Fin des années 90, début des années 2000, arrive internet, les blogs, les premiers forums. Ce nouveau média ouvre la fenêtre de l’information sur le monde et la communication à tous et in fine à n’importe qui, ce qui dit ainsi peut sembler hautain. Concrètement peu de pionniers perdaient leur temps sur le net, préférant courir les berges, engrangeant l’expérience ensuite partagée dans les revues et dans quelques cassettes vidéos. Le magistère restait du coté de la presse écrite, pour quelques temps encore. Assez logiquement les générations X, Y se sont emparées du numérique. Avec YouTube, Facebook, Instagram, Tiktok etc, les « influenceurs » apparaissent. Le message change. Le partage de connaissances s’estompe assez rapidement au profit du marketing. Vers 2010 les marques qui détenaient le leardership (Korda en tête) surfent de façon visionnaire sur ce changement de paradigme ; elles investissent dans du contenu multimédia de qualité, gratuit, largement diffusé tant sur le net qu’en DVD.

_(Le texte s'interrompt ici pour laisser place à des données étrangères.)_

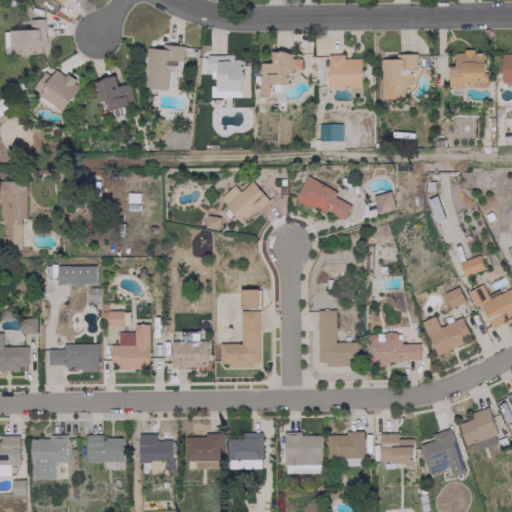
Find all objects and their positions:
building: (62, 1)
road: (110, 16)
road: (339, 16)
building: (28, 38)
building: (6, 41)
building: (161, 66)
building: (467, 69)
building: (274, 71)
building: (343, 71)
building: (224, 74)
building: (395, 74)
building: (56, 87)
building: (112, 92)
building: (321, 198)
building: (242, 200)
building: (12, 212)
building: (509, 250)
building: (470, 264)
building: (75, 274)
building: (452, 296)
building: (248, 298)
building: (492, 303)
building: (113, 317)
road: (290, 321)
building: (27, 325)
building: (445, 333)
building: (331, 341)
building: (242, 342)
building: (130, 348)
building: (390, 348)
building: (188, 349)
building: (73, 355)
building: (13, 356)
road: (260, 398)
building: (509, 399)
building: (478, 429)
building: (343, 444)
building: (244, 446)
building: (202, 447)
building: (103, 448)
building: (394, 448)
building: (154, 450)
building: (8, 452)
building: (300, 452)
building: (441, 452)
building: (46, 455)
building: (17, 486)
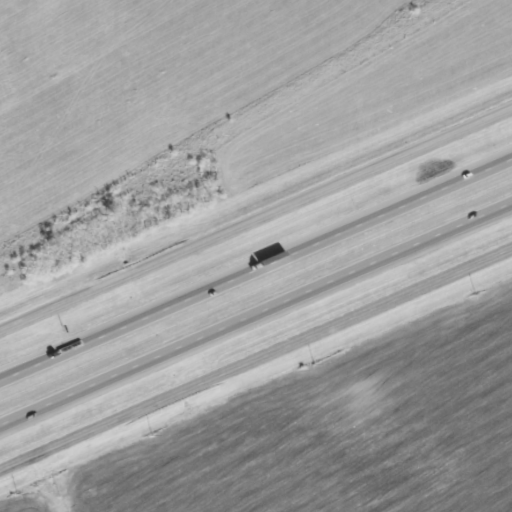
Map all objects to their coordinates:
road: (256, 223)
road: (261, 267)
road: (256, 316)
road: (256, 360)
road: (5, 377)
road: (5, 378)
road: (47, 485)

Elles captent et inspirent ainsi une nouvelle génération de carpistes, de plus en plus connectée. Les marques ont non seulement recruté et propulsé la notoriété de ces pêcheurs-influenceurs, mais aussi ré-internalisé la pub et les budgets dédiés, s’affranchissant petit à petit du rédactionnel des revues pour écrire selon leur propre ligne éditoriale. Bon nombre d’auteurs prennent le virage du numérique que ce soit par passion de l’image et/ou pour y cultiver leur visibilité et celle de leurs sponsors. La boucle était presque bouclée.


Le fishporn


Pour les néo notoriétés il fallait, pour être monnayables et intéresser les marques, cumuler des vues et enchaîner les clics, ce qui impliquait d’alimenter le plus régulièrement possible ses réseaux. C’est le boom du « fishporn », celui d’un passage presque obligé par le privé afin d’y capturer des gros poissons (« des gros seins, des gros culs »), celui des faux lovers (likez, abonnez vous à la page et identifiez vos amis) qui deviendront à leur tour profilés par les algorithmes, au plus grand bonheur des GAFAM et des marques. Je l’ai écrit dans un de mes tous premiers papiers dans Média au début des années 2000 (obsessions, cf chapitre 3 d’Intégraal), mais d’autres (dont Philippe Lagabbe, article "carpistes anges ou démons") l’avaient dénoncé une petite dizaine d’années plus tôt. Je me suis souvent demandé quel était le moindre mal : passer par le privé ou pratiquer la politique de la terre brûlée (comme Maddocks au début des 90’) sur le public ? Qu’on le veuille ou non, au final on a eu les deux. Bref, avec l’offre croissante de contenu gratuit, l’addiction virale aux gros poissons et aux réseaux sociaux d’un côté et la perte des budgets d’une partie des annonceurs de l’autre, le modèle économique traditionnel des revues papier s’est effrité. Après deux décennies dorées et quelques 200 numéros, Carpe Magazine s’arrête en 2013. Les revues créées après 2000 survivront jusqu’en 2019 pour les plus résilientes. Média Carpe tiendra quelques années encore, jusqu’en cette fin 2024, avant d’être touchée (et coulée) par la liquidation du groupe TEMA.